SALUTE E AMBIENTE ALL’ ATTENZIONE DELL’ IMPRENDITORE LECCESE. ANTONIO QUARTA: “Ecco perchè non voglio produrre il caffè in capsule”
(Rdl)______Importanti dichiarazioni questa mattina, raccolte da Leda Cesari e gentilmente trasmesseci da Gianfranco De Santis, capo comunicazione e immagine del gruppo, di Antonio Quarta (nella foto). L’ imprenditore leccese rilancia i dubbi espressi dall’endocrinologo Foresta sugli “ftalati” per i loro effetti su salute e ambiente, e spiega perché la sua azienda, fra le più amate dai consumatori, ha deciso di non produrre caffè in capsule. Sarebbe a questo punto auspicabile una legge per rendere i consumatori edotti su dove cominci il pericolo, ovvero specificare la soglia oltre la quale l’effetto accumulo di una serie di sostanze nocive diventa un problema serio per la salute._____
Sono rimasto alquanto allarmato dai dati del convegno “L’infertilità di coppia: dalla medicina generale al centro Pma”, tenutosi alcuni giorni fa a Lecce e veicolo dell’allarme lanciato da Carlo Foresta, ordinario di Endocrinologia all’Università degli Studi di Padova. Motivo, i risultati di un recente studio del gruppo di ricerca guidato da Foresta, in collaborazione con il Cnr, circa il contenuto di ftalati in una delle bevande più diffuse al mondo – il caffè – e in particolare nei preparati commerciali predosati in capsule.
Gli ftalati – ha ricordato Foresta – sono agenti chimici aggiunti alle materie plastiche per aumentarne la flessibilità.
Sono ovunque, ma non ce ne accorgiamo, e svolgono un’ azione simil-estrogenica nel nostro organismo; secondo recenti ipotesi aumenterebbero l’incidenza di patologie andrologiche e cancerogene, come osservato negli ultimi vent’anni. In diverse specie animali gli ftalati modificano il funzionamento del sistema riproduttivo, ha continuato Foresta, “e sono ritenuti anche per l’uomo tra quei contaminanti che possono agire negativamente sulla fertilità”.

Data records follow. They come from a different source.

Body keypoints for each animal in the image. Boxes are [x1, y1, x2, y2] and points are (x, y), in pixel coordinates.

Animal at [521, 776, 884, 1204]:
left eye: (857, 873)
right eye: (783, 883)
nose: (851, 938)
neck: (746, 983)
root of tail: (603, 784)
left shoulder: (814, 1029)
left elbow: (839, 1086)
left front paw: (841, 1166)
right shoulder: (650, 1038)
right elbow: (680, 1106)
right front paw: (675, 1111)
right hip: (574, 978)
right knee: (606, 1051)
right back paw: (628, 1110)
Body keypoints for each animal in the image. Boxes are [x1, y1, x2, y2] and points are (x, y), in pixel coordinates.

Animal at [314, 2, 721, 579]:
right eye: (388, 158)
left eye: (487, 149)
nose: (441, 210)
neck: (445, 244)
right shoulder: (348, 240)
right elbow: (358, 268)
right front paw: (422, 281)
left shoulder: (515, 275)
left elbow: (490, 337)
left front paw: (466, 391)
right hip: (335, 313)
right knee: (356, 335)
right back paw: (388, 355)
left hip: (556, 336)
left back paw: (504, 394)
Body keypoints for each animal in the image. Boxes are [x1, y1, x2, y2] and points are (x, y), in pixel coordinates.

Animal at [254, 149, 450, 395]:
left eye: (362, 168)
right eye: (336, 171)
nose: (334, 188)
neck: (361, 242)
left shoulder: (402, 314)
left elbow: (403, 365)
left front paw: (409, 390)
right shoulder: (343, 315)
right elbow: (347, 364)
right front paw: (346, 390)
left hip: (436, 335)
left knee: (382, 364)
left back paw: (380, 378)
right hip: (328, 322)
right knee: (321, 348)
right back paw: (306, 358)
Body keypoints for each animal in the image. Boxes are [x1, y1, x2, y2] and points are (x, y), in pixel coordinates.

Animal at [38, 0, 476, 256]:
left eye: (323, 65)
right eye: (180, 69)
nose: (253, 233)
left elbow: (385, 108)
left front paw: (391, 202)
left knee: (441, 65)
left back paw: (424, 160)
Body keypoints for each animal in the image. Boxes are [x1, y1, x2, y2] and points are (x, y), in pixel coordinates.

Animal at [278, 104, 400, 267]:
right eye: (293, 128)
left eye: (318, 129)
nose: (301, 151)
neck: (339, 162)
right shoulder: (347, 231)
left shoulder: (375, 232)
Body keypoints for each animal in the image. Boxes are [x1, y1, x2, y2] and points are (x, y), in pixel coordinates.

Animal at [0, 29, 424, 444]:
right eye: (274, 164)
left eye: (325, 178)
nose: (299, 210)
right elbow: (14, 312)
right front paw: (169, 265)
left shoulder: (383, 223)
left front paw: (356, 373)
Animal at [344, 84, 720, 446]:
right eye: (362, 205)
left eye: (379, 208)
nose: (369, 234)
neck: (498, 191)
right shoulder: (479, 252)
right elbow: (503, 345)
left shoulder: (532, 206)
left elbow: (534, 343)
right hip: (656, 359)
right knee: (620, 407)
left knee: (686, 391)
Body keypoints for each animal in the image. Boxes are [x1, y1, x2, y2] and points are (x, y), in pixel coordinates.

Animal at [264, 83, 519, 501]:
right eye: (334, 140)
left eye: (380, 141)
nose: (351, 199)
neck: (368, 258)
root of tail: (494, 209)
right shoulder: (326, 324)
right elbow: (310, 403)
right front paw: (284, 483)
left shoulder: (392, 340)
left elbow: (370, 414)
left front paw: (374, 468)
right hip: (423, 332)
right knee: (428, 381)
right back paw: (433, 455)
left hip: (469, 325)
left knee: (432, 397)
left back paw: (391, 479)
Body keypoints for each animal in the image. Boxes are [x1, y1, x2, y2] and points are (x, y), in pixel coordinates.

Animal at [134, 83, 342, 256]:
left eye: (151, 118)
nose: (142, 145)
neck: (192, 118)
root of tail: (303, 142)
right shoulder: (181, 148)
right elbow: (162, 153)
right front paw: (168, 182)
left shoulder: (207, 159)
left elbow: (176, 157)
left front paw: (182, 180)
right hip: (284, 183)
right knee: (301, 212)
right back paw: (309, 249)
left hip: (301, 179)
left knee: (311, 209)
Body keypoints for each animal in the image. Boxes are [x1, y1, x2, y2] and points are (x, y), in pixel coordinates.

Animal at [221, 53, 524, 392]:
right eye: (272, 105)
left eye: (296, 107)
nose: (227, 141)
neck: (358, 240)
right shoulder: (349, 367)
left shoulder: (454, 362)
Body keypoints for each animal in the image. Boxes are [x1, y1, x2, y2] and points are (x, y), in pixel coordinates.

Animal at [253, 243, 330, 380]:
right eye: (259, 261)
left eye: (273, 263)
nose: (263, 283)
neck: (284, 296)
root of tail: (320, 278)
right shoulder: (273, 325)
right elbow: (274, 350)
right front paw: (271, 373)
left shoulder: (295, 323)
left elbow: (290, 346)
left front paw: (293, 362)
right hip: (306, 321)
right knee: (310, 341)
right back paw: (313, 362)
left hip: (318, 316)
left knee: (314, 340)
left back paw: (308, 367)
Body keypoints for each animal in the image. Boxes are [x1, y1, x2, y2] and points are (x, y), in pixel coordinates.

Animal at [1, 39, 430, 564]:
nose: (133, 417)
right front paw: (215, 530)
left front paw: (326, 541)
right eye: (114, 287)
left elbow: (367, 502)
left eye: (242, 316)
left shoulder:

Sorprendentemente tutti i prodotti testati, dalle capsule in alluminio a quelle in plastica e materiale biodegradabile, si sono rilevati capaci di rilasciare gli ftalati nel caffè: “Non vogliamo demonizzare nulla – ha precisato Foresta – anche perché le concentrazioni riscontrate sono nell’ambito di range consentiti. Ma dev’essere considerato che anche attraverso questa contaminazione si contribuisce al raggiungimento dei valori soglia segnalati come nocivi dalle autorità sanitarie nazionali e interazionali”.
Certi effetti, dunque, si sommano, “e noi siamo la somma di queste esposizioni. Quindi sarebbe importante cercare di capire se, nell’arco della giornata, si superino i limiti dell’assunzione, il che aiuterebbe anche a decidere in che modo eventualmente limitarla”, ha concluso Foresta.
Questi risultati si sommano allo speciale di “Report” sui danni della plastica e con altre ricerche analoghe in corso in Francia, in Spagna e in
America: spesso dimentichiamo infatti che la plastica è un derivato del petrolio. La migrazione delle sostanze pericolose per la salute umana, ormai è certo, avviene già a freddo: figuriamoci con gli 80-90 gradi che servono per estrarre un caffè. È come cucinare la pasta con tutta la busta.
Della plastica meglio non abusare, anche perché inquina. Troppo packaging. Soprattutto quando si parla di alimentazione e di ambiente: le capsule sono infatti un rifiuto speciale.
A volte i miei colleghi mi dicono che non sono un bravo imprenditore perché non metto davanti a tutto le ragioni del fatturato, ma io preferisco privilegiare la qualità delle nostre miscele, e soprattutto la salute dei nostri consumatori salentini e l’ambiente.
E in ogni caso perché non fare una legge che eviti le diciture ambigue, tipo ‘entro le dosi consentite’ – che poi non si sa quali siano – e spiegare esattamente alla gente quale sia la soglia oltre la quale la plastica e l’alluminio diventano pericolosi?.